(Work item): All of the data is to be repeated verbatim.

##### Source data #####

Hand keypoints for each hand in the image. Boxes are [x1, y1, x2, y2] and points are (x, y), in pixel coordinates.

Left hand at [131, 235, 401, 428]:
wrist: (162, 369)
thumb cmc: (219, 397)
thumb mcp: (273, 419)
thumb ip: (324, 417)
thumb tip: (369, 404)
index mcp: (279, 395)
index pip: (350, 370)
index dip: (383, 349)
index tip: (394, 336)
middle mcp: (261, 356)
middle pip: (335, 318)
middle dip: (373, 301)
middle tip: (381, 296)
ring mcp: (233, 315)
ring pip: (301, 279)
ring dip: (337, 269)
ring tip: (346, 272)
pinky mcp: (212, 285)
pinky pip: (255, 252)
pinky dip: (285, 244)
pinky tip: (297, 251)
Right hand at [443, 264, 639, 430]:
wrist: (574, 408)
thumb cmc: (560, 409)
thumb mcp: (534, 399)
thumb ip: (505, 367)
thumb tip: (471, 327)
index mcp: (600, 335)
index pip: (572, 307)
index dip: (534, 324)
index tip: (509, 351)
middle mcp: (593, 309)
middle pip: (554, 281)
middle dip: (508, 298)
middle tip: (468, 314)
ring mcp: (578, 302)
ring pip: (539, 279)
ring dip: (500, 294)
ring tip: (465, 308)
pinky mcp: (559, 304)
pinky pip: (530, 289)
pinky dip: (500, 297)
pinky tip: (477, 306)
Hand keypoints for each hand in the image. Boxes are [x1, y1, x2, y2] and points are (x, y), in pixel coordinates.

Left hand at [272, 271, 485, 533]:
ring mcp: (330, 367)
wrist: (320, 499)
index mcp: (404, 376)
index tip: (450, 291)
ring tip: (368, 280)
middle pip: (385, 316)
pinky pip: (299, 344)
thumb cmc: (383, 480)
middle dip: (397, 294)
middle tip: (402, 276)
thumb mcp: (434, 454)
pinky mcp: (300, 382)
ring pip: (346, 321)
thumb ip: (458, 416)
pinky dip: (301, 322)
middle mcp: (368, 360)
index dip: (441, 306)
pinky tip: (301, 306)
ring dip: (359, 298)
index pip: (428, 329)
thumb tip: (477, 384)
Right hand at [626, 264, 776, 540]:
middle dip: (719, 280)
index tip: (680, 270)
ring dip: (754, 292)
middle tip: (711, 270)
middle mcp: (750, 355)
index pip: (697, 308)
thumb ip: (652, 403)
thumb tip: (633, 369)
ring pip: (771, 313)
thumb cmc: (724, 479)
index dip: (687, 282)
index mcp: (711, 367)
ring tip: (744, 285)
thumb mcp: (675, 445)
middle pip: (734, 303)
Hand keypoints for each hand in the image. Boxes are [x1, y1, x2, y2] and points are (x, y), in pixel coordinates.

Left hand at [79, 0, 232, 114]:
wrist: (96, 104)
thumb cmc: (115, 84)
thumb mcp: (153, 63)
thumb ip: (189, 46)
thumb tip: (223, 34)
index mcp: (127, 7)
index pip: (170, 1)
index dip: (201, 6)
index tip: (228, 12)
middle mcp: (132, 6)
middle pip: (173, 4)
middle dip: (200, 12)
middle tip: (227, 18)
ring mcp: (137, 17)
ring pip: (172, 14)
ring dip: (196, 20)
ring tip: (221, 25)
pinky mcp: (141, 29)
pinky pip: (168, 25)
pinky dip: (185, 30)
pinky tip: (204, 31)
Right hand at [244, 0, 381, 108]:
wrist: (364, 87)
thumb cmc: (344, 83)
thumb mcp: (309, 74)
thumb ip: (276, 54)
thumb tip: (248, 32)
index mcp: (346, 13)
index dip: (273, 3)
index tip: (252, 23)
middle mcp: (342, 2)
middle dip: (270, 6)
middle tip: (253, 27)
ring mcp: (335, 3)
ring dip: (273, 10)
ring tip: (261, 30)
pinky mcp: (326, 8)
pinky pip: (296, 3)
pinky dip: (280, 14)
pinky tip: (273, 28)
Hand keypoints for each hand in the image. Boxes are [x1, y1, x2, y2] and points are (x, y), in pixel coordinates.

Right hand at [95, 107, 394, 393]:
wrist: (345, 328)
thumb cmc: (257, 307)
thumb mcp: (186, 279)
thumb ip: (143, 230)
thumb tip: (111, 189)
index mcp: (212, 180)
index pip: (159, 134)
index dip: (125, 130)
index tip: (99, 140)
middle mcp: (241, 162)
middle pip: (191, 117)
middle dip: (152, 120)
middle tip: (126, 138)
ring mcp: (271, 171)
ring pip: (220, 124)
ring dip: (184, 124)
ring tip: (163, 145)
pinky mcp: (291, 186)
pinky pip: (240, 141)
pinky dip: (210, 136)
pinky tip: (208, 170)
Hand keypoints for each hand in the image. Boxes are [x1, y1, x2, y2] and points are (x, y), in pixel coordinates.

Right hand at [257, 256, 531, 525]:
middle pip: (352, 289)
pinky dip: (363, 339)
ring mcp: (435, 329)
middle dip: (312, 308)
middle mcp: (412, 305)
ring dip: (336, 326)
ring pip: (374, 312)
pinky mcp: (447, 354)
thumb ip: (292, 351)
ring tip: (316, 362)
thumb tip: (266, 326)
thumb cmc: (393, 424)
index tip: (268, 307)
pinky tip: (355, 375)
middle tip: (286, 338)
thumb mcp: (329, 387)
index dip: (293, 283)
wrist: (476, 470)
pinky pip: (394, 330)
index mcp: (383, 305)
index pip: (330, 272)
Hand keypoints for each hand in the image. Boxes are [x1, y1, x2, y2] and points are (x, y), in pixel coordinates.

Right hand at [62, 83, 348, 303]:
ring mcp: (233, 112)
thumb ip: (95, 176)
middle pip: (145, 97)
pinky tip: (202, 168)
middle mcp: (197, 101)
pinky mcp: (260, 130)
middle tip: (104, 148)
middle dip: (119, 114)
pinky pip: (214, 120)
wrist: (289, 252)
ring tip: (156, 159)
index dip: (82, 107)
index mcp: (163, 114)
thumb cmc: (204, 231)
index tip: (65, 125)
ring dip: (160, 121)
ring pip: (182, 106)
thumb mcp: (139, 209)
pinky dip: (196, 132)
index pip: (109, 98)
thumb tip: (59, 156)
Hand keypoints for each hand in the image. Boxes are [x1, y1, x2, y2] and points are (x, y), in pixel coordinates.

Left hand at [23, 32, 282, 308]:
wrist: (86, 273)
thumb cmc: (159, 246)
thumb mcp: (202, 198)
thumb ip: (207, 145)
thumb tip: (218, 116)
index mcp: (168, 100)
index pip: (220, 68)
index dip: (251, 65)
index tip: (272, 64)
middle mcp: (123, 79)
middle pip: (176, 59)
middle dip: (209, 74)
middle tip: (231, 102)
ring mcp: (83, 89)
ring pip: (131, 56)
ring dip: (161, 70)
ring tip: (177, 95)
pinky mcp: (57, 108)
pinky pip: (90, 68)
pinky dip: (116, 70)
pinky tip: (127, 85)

#####

(Response to the exercise):
Hand keypoints for each hand in the image. Boxes are [x1, y1, x2, y2] and points are (x, y), in pixel coordinates.

Left hand at [131, 235, 401, 428]:
wrist: (162, 369)
thumb cmc: (219, 397)
thumb mcp: (273, 419)
thumb ip: (324, 417)
thumb tip: (369, 404)
index mcp: (279, 395)
index pip: (350, 370)
index dip: (383, 349)
index tip: (394, 336)
middle mcp: (261, 356)
middle pip: (335, 318)
middle dip: (373, 301)
middle tip: (381, 296)
ring mcp: (233, 315)
ring pip: (301, 279)
ring dip: (337, 269)
ring tip: (346, 272)
pinky mcp: (212, 285)
pinky pip: (255, 252)
pinky dip: (285, 244)
pinky tip: (297, 251)
Right hand at [443, 264, 639, 430]:
wrist: (574, 408)
thumb cmc: (560, 409)
thumb mcp: (534, 399)
thumb ip: (505, 367)
thumb tip: (471, 327)
index mcp: (600, 335)
index pip: (572, 307)
index dip: (534, 324)
index tip: (509, 351)
middle mcp: (593, 309)
middle pip: (554, 281)
middle dip: (508, 298)
middle tip: (468, 314)
ring mcp: (578, 302)
ring pip: (539, 279)
ring dip: (500, 294)
ring tip: (465, 308)
pinky mcp: (559, 304)
pinky pip: (530, 289)
pinky dip: (500, 297)
pinky tip: (477, 306)
Hand keypoints for each hand in the image. Boxes are [x1, y1, x2, y2] and points are (x, y), in pixel coordinates.

Left hand at [272, 271, 485, 533]:
ring mcp: (330, 367)
wrist: (320, 499)
index mcp: (404, 376)
index tip: (450, 291)
ring tip: (368, 280)
middle pip: (385, 316)
pinky pip: (299, 344)
thumb cmc: (383, 480)
middle dip: (397, 294)
middle tip: (402, 276)
thumb mcp: (434, 454)
pinky mcp: (300, 382)
ring pip: (346, 321)
thumb ip: (458, 416)
pinky dip: (301, 322)
middle mcp: (368, 360)
index dip: (441, 306)
pinky tip: (301, 306)
ring dip: (359, 298)
index pip: (428, 329)
thumb tip: (477, 384)
Right hand at [626, 264, 776, 540]:
middle dip: (719, 280)
index tip: (680, 270)
ring dip: (754, 292)
middle tip: (711, 270)
middle mcp: (750, 355)
index pip: (697, 308)
thumb ip: (652, 403)
thumb tip: (633, 369)
ring pip: (771, 313)
thumb cmc: (724, 479)
index dip: (687, 282)
index mcp: (711, 367)
ring tip: (744, 285)
thumb mcp: (675, 445)
middle pip: (734, 303)
Hand keypoints for each hand in the image. Boxes are [x1, y1, x2, y2] and points are (x, y), in pixel coordinates.

Left hand at [79, 0, 232, 114]:
wrist: (96, 104)
thumb cmc: (115, 84)
thumb mcp: (153, 63)
thumb ip: (189, 46)
thumb tip: (223, 34)
index mcp: (127, 7)
index pip: (170, 1)
index dip: (201, 6)
index tip: (228, 12)
middle mcp: (132, 6)
middle pip: (173, 4)
middle dip: (200, 12)
middle tip: (227, 18)
ring mcp: (137, 17)
ring pip: (172, 14)
ring dip: (196, 20)
ring tip: (221, 25)
pinky mcp: (141, 29)
pinky pip: (168, 25)
pinky dip: (185, 30)
pinky tip: (204, 31)
Right hand at [244, 0, 381, 108]:
wrist: (364, 87)
thumb cmc: (344, 83)
thumb mcp: (309, 74)
thumb ip: (276, 54)
thumb tip: (248, 32)
index mcp: (346, 13)
index dip: (273, 3)
index tip: (252, 23)
middle mcp: (342, 2)
middle dip: (270, 6)
middle tip: (253, 27)
ring mcp: (335, 3)
ring dip: (273, 10)
ring tip: (261, 30)
pinky mcp: (326, 8)
pinky pip: (296, 3)
pinky dip: (280, 14)
pinky tip: (273, 28)
Hand keypoints for each hand in the image. Boxes are [x1, y1, x2, y2] and points are (x, y), in pixel coordinates.

Right hand at [95, 107, 394, 393]:
wrist: (345, 328)
thumb cmc: (257, 307)
thumb mcp: (186, 279)
thumb ip: (143, 230)
thumb tip: (111, 189)
index mcp: (212, 180)
index pip: (159, 134)
index dip: (125, 130)
index tip: (99, 140)
middle mcp: (241, 162)
middle pip: (191, 117)
middle dip: (152, 120)
middle tip: (126, 138)
ring mcp: (271, 171)
ring pip: (220, 124)
ring dip: (184, 124)
ring tip: (163, 145)
pinky mcp: (291, 186)
pinky pip: (240, 141)
pinky dip: (210, 136)
pinky tip: (208, 170)
Hand keypoints for each hand in the image. Boxes are [x1, y1, x2, y2] and points are (x, y), in pixel coordinates.

Right hand at [257, 256, 531, 525]:
middle pip: (352, 289)
pinky dip: (363, 339)
ring mcp: (435, 329)
middle dip: (312, 308)
middle mcp: (412, 305)
ring dip: (336, 326)
ring pip: (374, 312)
pinky mcp: (447, 354)
thumb ip: (292, 351)
ring tip: (316, 362)
thumb tip: (266, 326)
thumb cmc: (393, 424)
index tip: (268, 307)
pinky tip: (355, 375)
middle tip: (286, 338)
thumb mcp: (329, 387)
index dip: (293, 283)
wrist: (476, 470)
pinky pip: (394, 330)
index mcp: (383, 305)
index pip: (330, 272)
Hand keypoints for each hand in the image. Boxes are [x1, y1, x2, y2] and points are (x, y), in pixel coordinates.

Right hand at [62, 83, 348, 303]:
ring mcp: (233, 112)
thumb ip: (95, 176)
middle pip: (145, 97)
pinky tip: (202, 168)
middle mcp: (197, 101)
pinky mcp: (260, 130)
middle tip: (104, 148)
middle dip: (119, 114)
pinky pip: (214, 120)
wrist: (289, 252)
ring tip: (156, 159)
index dip: (82, 107)
index mcp: (163, 114)
thumb cmc: (204, 231)
index tip: (65, 125)
ring dip: (160, 121)
ring pip: (182, 106)
thumb mcp: (139, 209)
pinky dip: (196, 132)
index pip: (109, 98)
thumb tip: (59, 156)
Hand keypoints for each hand in the image. Boxes are [x1, y1, x2, y2] and points are (x, y), in pixel coordinates.

Left hand at [23, 32, 282, 308]:
wrist: (86, 273)
thumb cmc: (159, 246)
thumb mcp: (202, 198)
thumb ip: (207, 145)
thumb tip: (218, 116)
index mcp: (168, 100)
index pip: (220, 68)
index dip: (251, 65)
index tip: (272, 64)
middle mcp: (123, 79)
middle pip: (176, 59)
middle dip: (209, 74)
middle tip: (231, 102)
ring mcp: (83, 89)
ring pip: (131, 56)
ring dip: (161, 70)
ring tip: (177, 95)
pinky mcp: (57, 108)
pinky pip: (90, 68)
pinky dip: (116, 70)
pinky tip: (127, 85)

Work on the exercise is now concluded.